Assim que a viu sair, Harry olhou para Mulai, e Mulai olhou para Harry.
- Ela é mandona, você não acha? - Então Harry encolheu os ombros e foi até os fundos do estábulo escolher uma sela para si.
Gina estava marchando pelo paddock quando ele saiu. O corpo feminino era tão colado ao do animal que ambos pareciam fazer parte da mesma figura. Com comandos precisos no ritmo e angulação, fez a montaria saltar três obstáculos. Ainda marchando, começou a descrever o próximo círculo, e então, ao perceber a presença de Harry, diminuiu a velocidade e aproximou-se dele.
- Está pronto?
Como resposta, ele deu um tapinha amistoso no flanco de Mulai.
- Por que está toda arrumada hoje?
- Era dia de retratos. Tiramos fotografias de todas as turmas. Os alunos e os pais gostam muito dessas recordações.
Cavalgaram juntos por cerca de uma hora antes de voltarem para o estábulo da academia. Já de regresso, Harry notou a perfeita arrumação do lugar. Era bem trabalhoso manter uma escola como aquela, sobretudo se a pessoa não contasse com ajuda.
A questão o incomodou por alguns minutos, mas então ele decidiu falar sobre o assunto.
- Acho que um pouco de ajuda por aqui não seria nada má.
- Ora, você já está me ajudando, não é?
- Eu me refiro a outro tipo de ajuda. Uma pessoa fixa que dividisse as tarefas por aqui.
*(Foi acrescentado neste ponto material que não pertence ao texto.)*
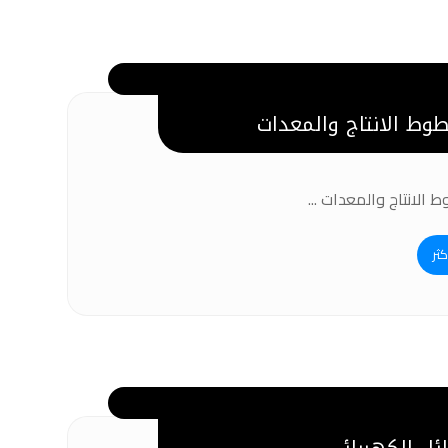
وط الانتاج والمعدات
 الانتاج والمعدات ...
كثر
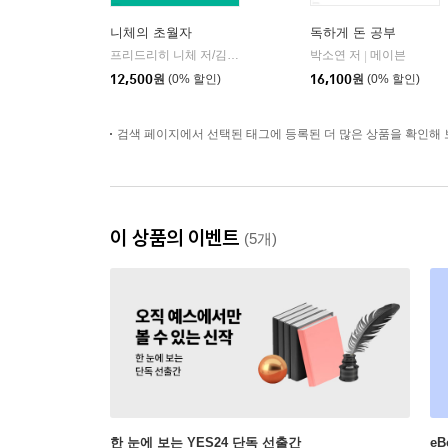
니체의 초월자
독하게 돈 공부
프리드리히 니체 저/김철 편역
히읏
박소연 저
메이븐
|
|
12,500
원
(0% 할인)
16,100
원
(0% 할인)
검색 페이지에서 선택된 태그에 등록된 더 많은 상품을 확인해 
이 상품의 이벤트
(5개)
한 눈에 보는 YES24 단독 선출간
e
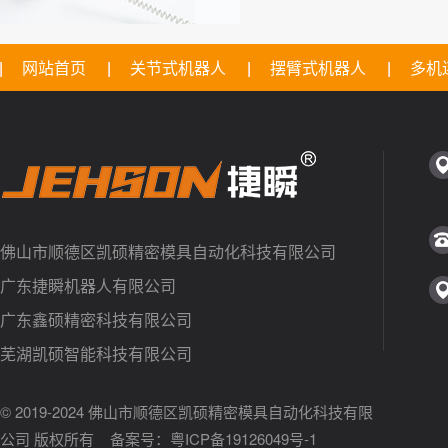
网站首页
关节式机器人
摆臂式机器人
多机
佛山市顺德区凯硕精密模具自动化科技有限公司
广东捷瞬机器人有限公司
广东鑫硕精密科技有限公司
芜湖凯硕智能科技有限公司
© 2019-2024 佛山市顺德区凯硕精密模具自动化科技有限
公司 版权所有 备案号：
粤ICP备19126049号-1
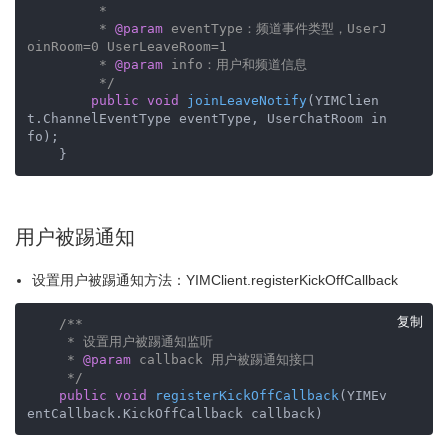
         *

         * 
@param
 eventType：频道事件类型，UserJ
oinRoom=0 UserLeaveRoom=1

         * 
@param
 info：用户和频道信息

         */
public
void
joinLeaveNotify
(YIMClien
t.ChannelEventType eventType, UserChatRoom in
fo)
;       

    }
用户被踢通知
设置用户被踢通知方法：YIMClient.registerKickOffCallback
复制
/**

     * 设置用户被踢通知监听

     * 
@param
 callback 用户被踢通知接口

     */
public
void
registerKickOffCallback
(YIMEv
entCallback.KickOffCallback callback)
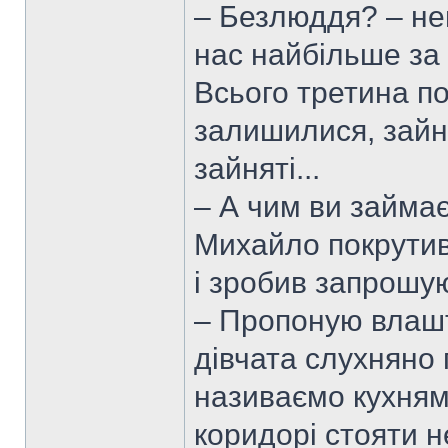
– Безлюддя? – не
нас найбільше за 
Всього третина п
залишилися, зайн
зайняті...
– А чим ви займа
Михайло покрутив
і зробив запрошу
– Пропоную влашт
дівчата слухняно 
називаємо кухнями
коридорі стояти н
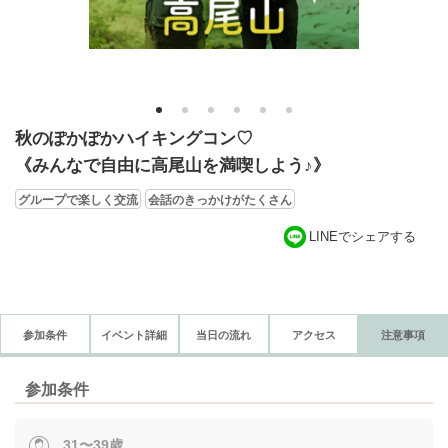
1
2
3
4
5
6
秋のぽかぽかハイキングコン♡
《みんなで自由に高尾山を満喫しよう♪》
グループで楽しく交流
会話のきっかけがたくさん
LINEでシェアする
参加条件
イベント詳細
当日の流れ
アクセス
注意事項
参加条件
31〜39歳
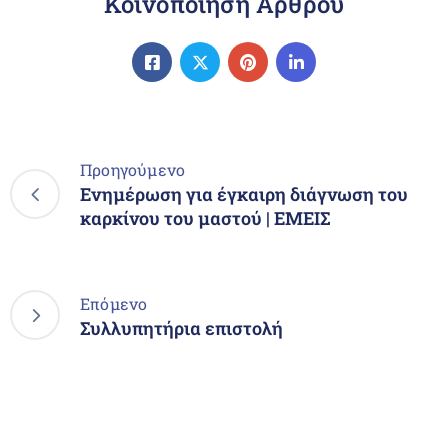
Κοινοποίηση Άρθρου
Προηγούμενο
Ενημέρωση για έγκαιρη διάγνωση του
καρκίνου του μαστού | ΕΜΕΙΣ
Επόμενο
Συλλυπητήρια επιστολή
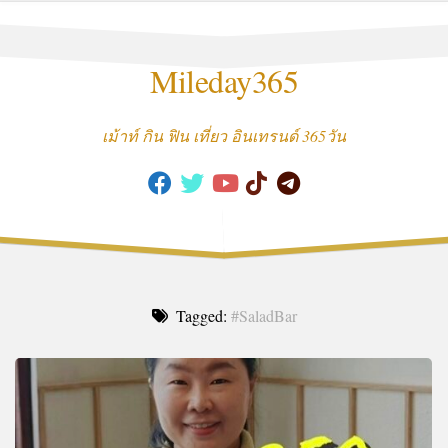
Skip
to
content
Mileday365
เม้าท์ กิน ฟิน เที่ยว อินเทรนด์ 365วัน
Tagged:
#SaladBar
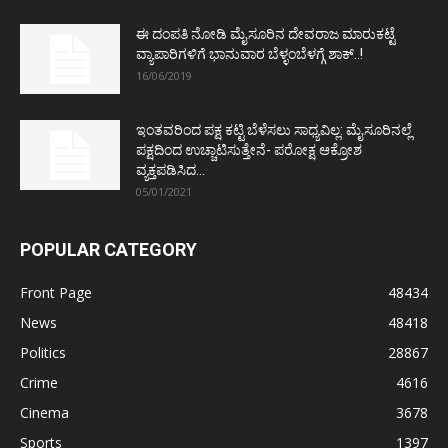
ಈ ದಂಪತಿ ನೋಡಿ ಮೈಸೂರಿನ ದೇವರಾಜ ಮಾರುಕಟ್ಟೆ
ವ್ಯಾಪಾರಿಗಳಿಗೆ ಭಾನುವಾರ ಬೆಳ್ಳಂಬೆಳಗ್ಗೆ ಶಾಕ್..!
16/06/2019
ಇಂತವರಿಂದ ಪಕ್ಷ ಕಟ್ಟಿ ಬೆಳೆಸಲು ಸಾಧ್ಯವಿಲ್ಲ: ಮೈಸೂರಿನಲ್ಲೆ
ಪಕ್ಷದಿಂದ ಉಚ್ಚಾಟಿಸುತ್ತೇನೆ- ಪರೋಕ್ಷ ಆಕ್ರೋಶ
ವ್ಯಕ್ತಪಡಿಸಿದ...
05/01/2021
POPULAR CATEGORY
Front Page
48434
News
48418
Politics
28867
Crime
4616
Cinema
3678
Sports
1397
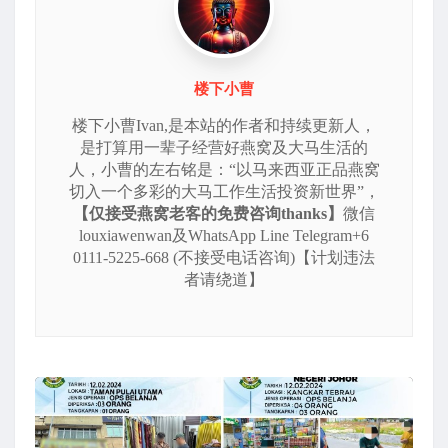
楼下小曹
楼下小曹Ivan,是本站的作者和持续更新人，
是打算用一辈子经营好燕窝及大马生活的
人，小曹的左右铭是：“以马来西亚正品燕窝
切入一个多彩的大马工作生活投资新世界”，
【仅接受燕窝老客的免费咨询thanks】
微信
louxiawenwan及WhatsApp Line Telegram+6
0111-5225-668 (不接受电话咨询)【计划违法
者请绕道】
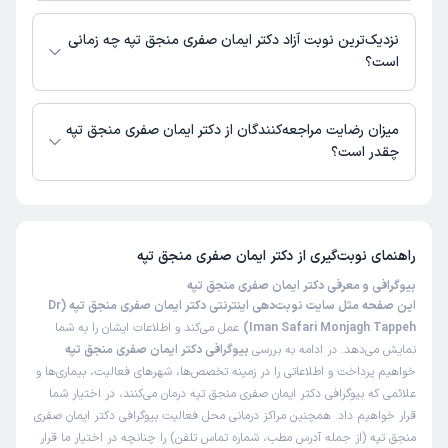
در حال حاضر اطلاعاتی درباره ارائه ویزیت آنلاین توسط دکتر ایمان صفری منجق
تپه در دسترس نیست. برای دریافت اطلاعات دقیق‌تر، لطفاً با مطب تماس
نزدیک‌ترین نوبت آزاد دکتر ایمان صفری منجق تپه چه زمانی
بگیرید.
است؟
زمان نوبت‌دهی و پذیرش بیماران با هماهنگی مطب مشخص می‌شود.
میزان رضایت مراجعه‌کنندگان از دکتر ایمان صفری منجق تپه
چقدر است؟
تاکنون امتیازی به دکتر ایمان صفری منجق تپه داده نشده است.
راهنمای نوبت‌گیری از
دکتر ایمان صفری منجق تپه
بیوگرافی و معرفی دکتر ایمان صفری منجق تپه
این صفحه مثل سایت نوبت‌دهی اینترنتی دکتر ایمان صفری منجق تپه (Dr
Iman Safari Monjagh Tappeh)
عمل می‌کند و اطلاعات ایشان را به شما
نمایش می‌دهد. در ادامه به بررسی
بیوگرافی دکتر ایمان صفری منجق تپه
خواهیم پرداخت و اطلاعاتی را در زمینه تخصص‌ها، شهرهای فعالیت، بیماری‌ها و
علائمی که بیوگرافی دکتر ایمان صفری منجق تپه درمان می‌کنند، در اختیار شما
قرار خواهیم داد. همچنین مراکز درمانی محل فعالیت بیوگرافی دکتر ایمان صفری
منجق تپه (از جمله آدرس مطب، شماره تماس تلفن) را چنانچه در اختیار ما قرار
Gina ficou calada por um momento, terminando de tirar os arreios do cavalo. Depois de carregar arreios e sela até uma bancada próxima, abaixou-se para checar as ferraduras do animal, e só então falou.
- Pode não perceber, Potter, mas muita gente me ajuda por aqui. Minha mãe, meus irmãos... até mesmo meus primos aparecem de vez em quando.
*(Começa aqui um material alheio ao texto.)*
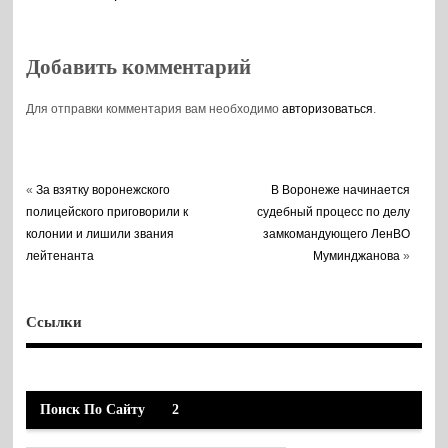
Добавить комментарий
Для отправки комментария вам необходимо
авторизоваться
.
«
За взятку воронежского
В Воронеже начинается
полицейского приговорили к
судебный процесс по делу
колонии и лишили звания
замкомандующего ЛенВО
лейтенанта
Муминджанова
»
Ссылки
Поиск По Сайту
2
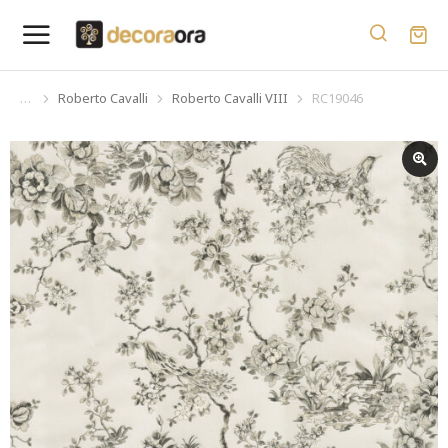
Roberto Cavalli
Roberto Cavalli VIII
RC19046
You are here:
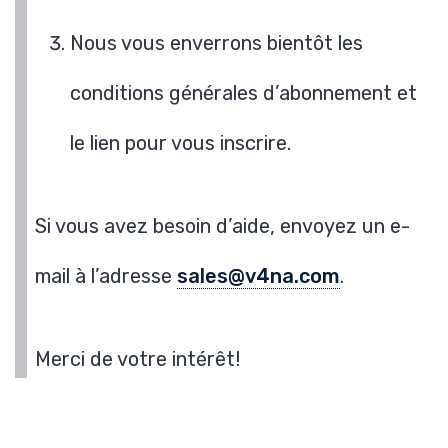
Nous vous enverrons bientôt les
conditions générales d’abonnement et
le lien pour vous inscrire.
Si vous avez besoin d’aide, envoyez un e-
mail à l’adresse
sales@v4na.com
.
Merci de votre intérêt!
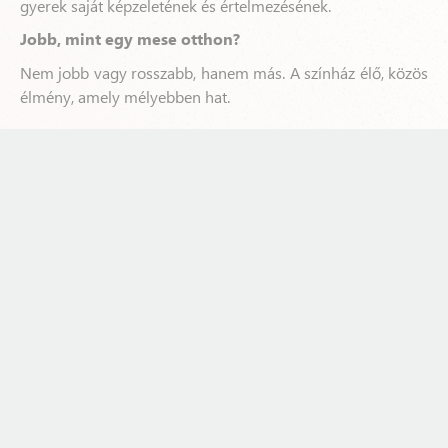
gyerek saját képzeletének és értelmezésének.
Jobb, mint egy mese otthon?
Nem jobb vagy rosszabb, hanem más. A színház élő, közös
élmény, amely mélyebben hat.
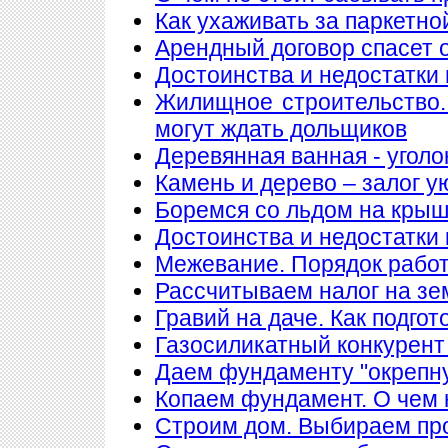
Как ухаживать за паркетно
Арендный договор спасет 
Достоинства и недостатки
Жилищное строительство.
могут ждать дольщиков
Деревянная ванная - уголо
Камень и дерево – залог у
Боремся со льдом на кры
Достоинства и недостатки
Межевание. Порядок рабо
Рассчитываем налог на з
Гравий на даче. Как подгот
Газосиликатный конкурент
Даем фундаменту "окрепн
Копаем фундамент. О чем 
Строим дом. Выбираем пр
- Não vi ninguém trabalhando aqui, a não ser você - ele observou, enquanto tirava os arreios de sua montaria.
- Bem, isso é muito simples. Fred e Luna estão na faculdade... e Harry, que é outro que eu posso amedrontar colocando-o em estábulos, também. Rony está viajando mais do que de costume agora. Tio Charlie se encontra na Irlanda, e os primos voltaram para a escola depois do feriado. Tanto meu pai quanto minha mãe aparecem aqui quase todo dia no final da tarde. E nem preciso pedir.
Ela se levantou.
- E como parece tão interessado, estive pensando em contratar um auxiliar de cavalariço para trabalhar aqui em meio período. Vai funcionar muito bem. Afinal de contas, esta é apenas uma pequena escola de equitação.
Enquanto dizia isso, Gina começou a preparar as rações noturnas dos animais.
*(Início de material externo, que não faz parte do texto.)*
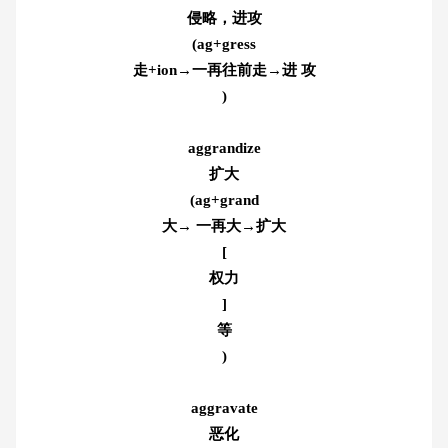
侵略，进攻
(ag+gress
走+ion→一再往前走→进 攻
)
aggrandize
扩大
(ag+grand
大→ 一再大→扩大
[
权力
]
等
)
aggravate
恶化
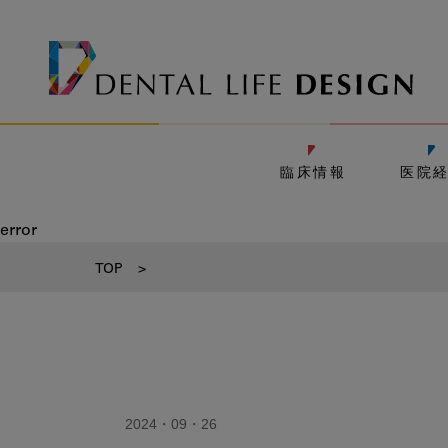
臨床情報
医院
error
TOP
>
2024・09・26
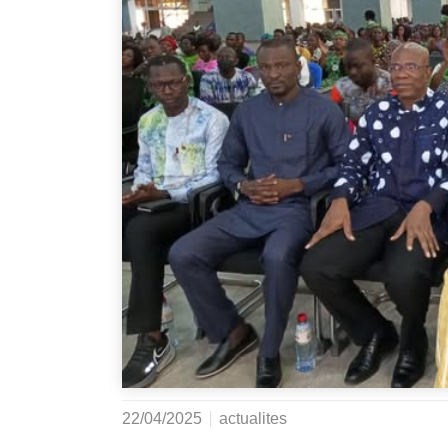
22/04/2025
actualites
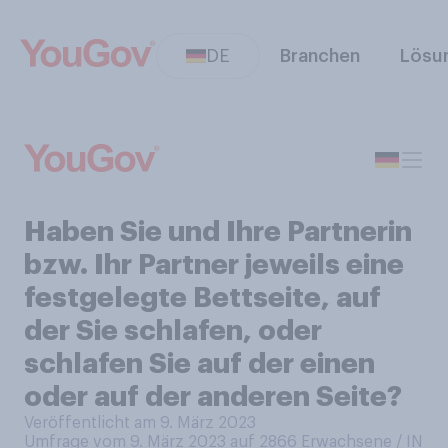
DE
Branchen
Lösu
Haben Sie und Ihre Partnerin
bzw. Ihr Partner jeweils eine
festgelegte Bettseite, auf
der Sie schlafen, oder
schlafen Sie auf der einen
oder auf der anderen Seite?
Veröffentlicht am 9. März 2023
Umfrage vom 9. März 2023 auf 2866
Erwachsene / IN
- Você realmente podia usar uma garota ou um garoto ambicioso para aparecer antes e depois da escola... e pagá-lo com aulas.
- Garotos e garotas ambiciosos devem tomar café antes da escola, e depois dela, provavelmente estão ficando com os amigos ou fazendo a lição de casa.
- Isso é muito rigoroso.
Rindo, Gina acrescentou algumas cenouras picadas como complemento extra para as rações.
- É o que meus alunos costumam dizer. Mas eu os quero bem formados e saudáveis. Minha família vê isso como interesse e amizade extra-estábulo, pois tive uma boa educação, viajei e conheci muita coisa além das pistas de corrida e dos estábulos. E realmente faz diferença.
Os dois distribuíram as rações, e as baias ficaram silenciosas como num passe de mágica, enquanto os cavalos comiam.
- Se não se incomodar que eu diga, você não anda viajando muito nos últimos tempos.
- Sou compulsiva. Objetiva. Quando vejo o que quero, é como... bem, como se eu colocasse viseiras numa corrida e só conseguisse enxergar realmente alinha final.